What prompts this is not, in fact, Doug's post questioning New York's cultural dominance but a gracious letter of reprimand in the current issue of The New Yorker. Marsha Rabe (quick! guess which famous playwright is her brother) takes the magazine to task for failing to ascertain the proper name for denizens of her hometown, Dubuque, Iowa. In Jill Lepore's recent piece on Harold Ross and Henry Luce, the term used is "Dubuquian" -- not "Dubuquer," as it should be, Rabe points out. "Getting it wrong is a small matter," she writes, "but it seems in a subtle way to bear out the provincialism-of-the-big-city syndrome."

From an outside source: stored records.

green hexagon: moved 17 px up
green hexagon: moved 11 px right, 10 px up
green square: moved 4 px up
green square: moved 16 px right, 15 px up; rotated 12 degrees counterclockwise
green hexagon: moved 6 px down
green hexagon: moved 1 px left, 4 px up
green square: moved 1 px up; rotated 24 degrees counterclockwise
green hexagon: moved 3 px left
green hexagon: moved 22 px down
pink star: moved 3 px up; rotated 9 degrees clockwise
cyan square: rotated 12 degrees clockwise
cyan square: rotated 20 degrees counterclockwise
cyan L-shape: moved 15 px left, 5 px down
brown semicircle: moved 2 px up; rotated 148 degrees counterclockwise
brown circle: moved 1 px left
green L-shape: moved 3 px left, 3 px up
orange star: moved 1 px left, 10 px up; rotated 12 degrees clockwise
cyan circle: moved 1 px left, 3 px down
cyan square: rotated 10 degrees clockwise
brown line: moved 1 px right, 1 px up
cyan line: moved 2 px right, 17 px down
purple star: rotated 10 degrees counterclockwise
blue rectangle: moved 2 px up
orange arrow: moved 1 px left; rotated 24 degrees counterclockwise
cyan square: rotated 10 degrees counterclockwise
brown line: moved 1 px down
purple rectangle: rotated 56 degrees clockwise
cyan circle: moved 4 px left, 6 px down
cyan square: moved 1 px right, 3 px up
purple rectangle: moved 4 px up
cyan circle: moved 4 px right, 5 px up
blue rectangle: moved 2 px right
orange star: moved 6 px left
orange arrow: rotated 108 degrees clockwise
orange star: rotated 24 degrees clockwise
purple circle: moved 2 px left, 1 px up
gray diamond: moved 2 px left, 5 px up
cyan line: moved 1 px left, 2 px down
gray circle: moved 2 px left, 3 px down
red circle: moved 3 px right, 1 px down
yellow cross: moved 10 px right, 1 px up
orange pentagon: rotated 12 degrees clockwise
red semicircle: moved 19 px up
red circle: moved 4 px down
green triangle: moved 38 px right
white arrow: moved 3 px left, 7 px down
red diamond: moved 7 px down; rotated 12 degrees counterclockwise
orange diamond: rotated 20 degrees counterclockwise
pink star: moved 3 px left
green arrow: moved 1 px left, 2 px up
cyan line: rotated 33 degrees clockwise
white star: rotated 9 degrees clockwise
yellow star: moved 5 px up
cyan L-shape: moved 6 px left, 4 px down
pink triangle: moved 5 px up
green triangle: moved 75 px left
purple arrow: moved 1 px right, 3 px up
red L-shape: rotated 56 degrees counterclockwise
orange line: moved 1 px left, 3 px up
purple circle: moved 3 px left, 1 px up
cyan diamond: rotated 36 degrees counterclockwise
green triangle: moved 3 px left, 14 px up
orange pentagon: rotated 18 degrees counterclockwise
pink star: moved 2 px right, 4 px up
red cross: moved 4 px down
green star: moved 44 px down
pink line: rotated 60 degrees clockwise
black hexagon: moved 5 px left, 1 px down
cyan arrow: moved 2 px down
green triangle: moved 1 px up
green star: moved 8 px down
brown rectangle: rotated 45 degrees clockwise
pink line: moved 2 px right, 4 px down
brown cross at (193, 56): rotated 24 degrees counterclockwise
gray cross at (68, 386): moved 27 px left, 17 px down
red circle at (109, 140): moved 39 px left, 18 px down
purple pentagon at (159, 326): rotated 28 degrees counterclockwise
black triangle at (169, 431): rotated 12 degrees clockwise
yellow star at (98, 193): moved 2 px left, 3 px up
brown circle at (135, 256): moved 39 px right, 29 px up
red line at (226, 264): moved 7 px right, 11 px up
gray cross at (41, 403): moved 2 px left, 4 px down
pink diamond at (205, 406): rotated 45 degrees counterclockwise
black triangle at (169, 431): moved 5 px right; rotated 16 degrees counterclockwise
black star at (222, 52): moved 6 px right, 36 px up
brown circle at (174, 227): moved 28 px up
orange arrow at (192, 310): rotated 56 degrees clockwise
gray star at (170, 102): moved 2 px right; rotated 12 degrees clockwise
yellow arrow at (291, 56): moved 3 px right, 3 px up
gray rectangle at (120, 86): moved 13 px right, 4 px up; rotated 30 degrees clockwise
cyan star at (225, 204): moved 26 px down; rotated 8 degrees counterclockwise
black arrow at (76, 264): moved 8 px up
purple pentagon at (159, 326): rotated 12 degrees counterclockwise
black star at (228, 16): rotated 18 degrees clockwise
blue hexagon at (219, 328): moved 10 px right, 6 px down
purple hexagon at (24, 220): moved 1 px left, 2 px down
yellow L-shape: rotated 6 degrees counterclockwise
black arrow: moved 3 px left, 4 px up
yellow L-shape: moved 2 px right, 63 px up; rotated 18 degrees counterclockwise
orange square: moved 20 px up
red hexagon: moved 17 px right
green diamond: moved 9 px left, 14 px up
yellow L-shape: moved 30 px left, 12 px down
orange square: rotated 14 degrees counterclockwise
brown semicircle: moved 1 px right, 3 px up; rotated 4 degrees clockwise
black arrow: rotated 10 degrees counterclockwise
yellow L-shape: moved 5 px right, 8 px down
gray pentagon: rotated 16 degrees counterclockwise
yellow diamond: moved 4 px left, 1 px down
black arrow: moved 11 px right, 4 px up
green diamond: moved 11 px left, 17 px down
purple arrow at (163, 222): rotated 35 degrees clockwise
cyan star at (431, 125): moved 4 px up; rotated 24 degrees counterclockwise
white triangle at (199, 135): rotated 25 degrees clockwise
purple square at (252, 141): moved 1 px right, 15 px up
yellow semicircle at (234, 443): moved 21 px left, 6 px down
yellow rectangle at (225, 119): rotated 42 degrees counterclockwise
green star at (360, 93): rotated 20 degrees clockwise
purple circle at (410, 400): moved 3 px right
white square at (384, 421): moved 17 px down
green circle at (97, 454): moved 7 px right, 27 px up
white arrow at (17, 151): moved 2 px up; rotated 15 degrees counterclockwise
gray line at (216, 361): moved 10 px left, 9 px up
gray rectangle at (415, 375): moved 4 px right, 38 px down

Her excellent letter brought to mind a similarly jarring error in Curtis Sittenfeld's 2008 novel, "American Wife." Set largely in Wisconsin, it feels extraordinarily true to the place -- which is why it was such a shock, when I was reading the book to review it, to come across the word "Wisconsonians" where "Wisconsinites" ought to have been. My marginalia grew emphatic in response: "ARE YOU KIDDING?" Though I was reading the galley, the mistake made it all the way into the hardcover.
This is a big country, I know. But is it really too much trouble to learn the names of the people in the middle?
Is the 92nd Street Y some sort of notorious pick-up joint, and everyone forgot to mention it to me and I neglected to notice?
I went there last night to hear Alan Brinkley talk to Frank Rich about his Henry Luce book. Not exactly a meat-market milieu, or so one might think.
But, before the festivities began, the man sitting in front of me (handsome, white-haired, in his 60s, lives in the neighborhood and has a house in Connecticut) started chatting up the woman one empty seat away from him (striking, long-haired, in her 50s, native New Yorker not from the neighborhood but takes art classes at the Y). He seemed sweet, charming, curious, and determined to enjoy the world, while she was whiny, cynical, and excessively flakey in a way that a disproportionate number of artsy New York women have perfected. He made dry little jokes; she had no apparent sense of humor. I wanted to fling my body between them to stop them from getting involved with each other. (The comic strip "Sylvia" has a superhero character called Relationship Cop who nips incipient disastrous liaisons in the bud. It was that kind of impulse.) But of course as soon as the talk was over, he asked her out for coffee.
And then the weird thing happened. I was waiting at the end of my row to merge into the aisle when a completely unfamiliar guy in his 30s or 40s, heading toward the exit, stopped to address me.
THE GUY: (pleasantly) Hi! Want to see my apartment?
ME: (startled) What?
THE GUY: Want to see my apartment?
ME: No.
THE GUY: (surprised, slightly incredulous) No?
(ME shakes her head. THE GUY rejoins the stream and continues up the aisle.)